Bisnis.com, JAKARTA – Kepala Badan Kebijakan Fiskal (BKF) Kementerian Keuangan (Kemenkeu) Febrio Kacaribu menungkapkan adanya peluang defisit APBN lebih rendah dari outlook pemerintah, yakni sebesar 2,3% terhadap Produk Domestik Bruto (PDB).
“Peluang untuk defisit kita lebih rendah dibandingkan dengan 2,3% itu memang terlihat semakin nyata,” ungkapnya dalam konferensi pers APBN Kita, Jumat (24/11/2023).
Febrio optimistis karena dengan dinamika global yang terjadi saat ini, per Oktober 2023 defisit APBN tercatat sebesar Rp700 miliar atau 0,003% terhadap PDB. Lebih rendah dari periode yang sama tahun lalu, sebesar 0,88%.
Dirinya menjelaskan pada dasarnya memang dinamika perekonomian global masih terus bergerak sangat dinamis baik geopolitik, pelemahan ekonomi China, gejolak ekonomi di AS dan Eropa, serta perang yang tengah terjadi di Israel maupun Rusia.

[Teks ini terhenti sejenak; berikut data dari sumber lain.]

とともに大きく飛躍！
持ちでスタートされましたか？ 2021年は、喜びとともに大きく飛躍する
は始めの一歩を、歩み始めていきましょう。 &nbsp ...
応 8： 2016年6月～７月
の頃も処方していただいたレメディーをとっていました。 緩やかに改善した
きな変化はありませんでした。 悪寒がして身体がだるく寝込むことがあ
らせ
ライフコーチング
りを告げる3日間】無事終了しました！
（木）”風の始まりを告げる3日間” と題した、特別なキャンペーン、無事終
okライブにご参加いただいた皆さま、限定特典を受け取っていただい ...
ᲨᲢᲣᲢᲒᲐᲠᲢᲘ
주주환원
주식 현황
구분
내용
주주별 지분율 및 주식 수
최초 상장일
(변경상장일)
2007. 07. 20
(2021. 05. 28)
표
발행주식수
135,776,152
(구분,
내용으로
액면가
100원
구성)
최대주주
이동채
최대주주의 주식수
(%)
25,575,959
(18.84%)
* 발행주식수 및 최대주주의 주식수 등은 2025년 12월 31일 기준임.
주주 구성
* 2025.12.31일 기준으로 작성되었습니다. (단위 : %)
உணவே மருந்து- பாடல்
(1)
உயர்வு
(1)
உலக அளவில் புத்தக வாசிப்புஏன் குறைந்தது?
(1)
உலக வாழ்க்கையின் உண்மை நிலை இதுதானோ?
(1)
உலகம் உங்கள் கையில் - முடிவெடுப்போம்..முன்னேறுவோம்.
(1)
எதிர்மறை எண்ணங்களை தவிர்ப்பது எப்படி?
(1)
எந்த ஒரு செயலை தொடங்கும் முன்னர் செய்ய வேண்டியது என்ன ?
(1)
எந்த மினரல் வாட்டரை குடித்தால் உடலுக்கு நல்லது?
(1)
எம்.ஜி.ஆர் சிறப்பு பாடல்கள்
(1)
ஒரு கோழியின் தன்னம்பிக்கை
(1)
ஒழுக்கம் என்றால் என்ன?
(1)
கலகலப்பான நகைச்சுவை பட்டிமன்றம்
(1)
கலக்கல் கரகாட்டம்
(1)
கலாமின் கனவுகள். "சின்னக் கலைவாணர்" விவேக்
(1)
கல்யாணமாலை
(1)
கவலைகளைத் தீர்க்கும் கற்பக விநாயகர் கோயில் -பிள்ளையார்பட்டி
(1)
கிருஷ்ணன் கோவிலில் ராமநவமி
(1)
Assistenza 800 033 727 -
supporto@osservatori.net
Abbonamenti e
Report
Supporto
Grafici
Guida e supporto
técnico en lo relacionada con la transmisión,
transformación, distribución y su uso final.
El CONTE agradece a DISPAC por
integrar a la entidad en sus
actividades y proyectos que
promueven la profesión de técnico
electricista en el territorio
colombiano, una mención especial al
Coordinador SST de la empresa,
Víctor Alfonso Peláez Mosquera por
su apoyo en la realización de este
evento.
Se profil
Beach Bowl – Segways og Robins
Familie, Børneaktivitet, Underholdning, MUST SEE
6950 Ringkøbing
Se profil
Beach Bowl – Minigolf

Ketidakpastian ini terlihat dari harga komoditas dan suku bunga kebijakan yang mempengaruhi kondisi makro secara global maupun domestik.
Dari sisi penerimaan, lanjut Febrio, beberapa faktor tersebut berdampak bagi penerimaan negara khususnya terkait ekspor impor, di mana kepabeanan dan cukai anjlok 13,6%. Hal tersebut akibat bea keluar (BK) turun hingga 74,4% per Oktober 2023.
Baca Juga
Utamanya untuk BK produk sawit, tembaga, dan bauksit yang masing-masing turun 81,9% (year-on-year/yoy), 31%, dan 88,3%.
Di samping itu, Febrio mengungkapkan bahwa penyaluran belanja tetap kuat dan menopang pemulihan ekonomi dan mendukung konsumsi masyarakat, baik secara natural terjadi dari pertumbuhan ekonominya maupun juga pemerintah.
Pasalnya, tercatat adanya kebutuhan untuk adanya penebalan bantuan sosial (bansos) dalam konteks El Niño dan harga komoditas. Di mana Kementerian Keuangan melanjutkan menambah anggaran untuk bansos pangan, BLT, maupun insentif sektor perumahan.
“Ini menjadi modal bagi APBN kita untuk tetap berfungsi sebagai shock absorber maupun penopang pertumbuhan ekonomi dan konsumsi masyarakat,” lanjutnya.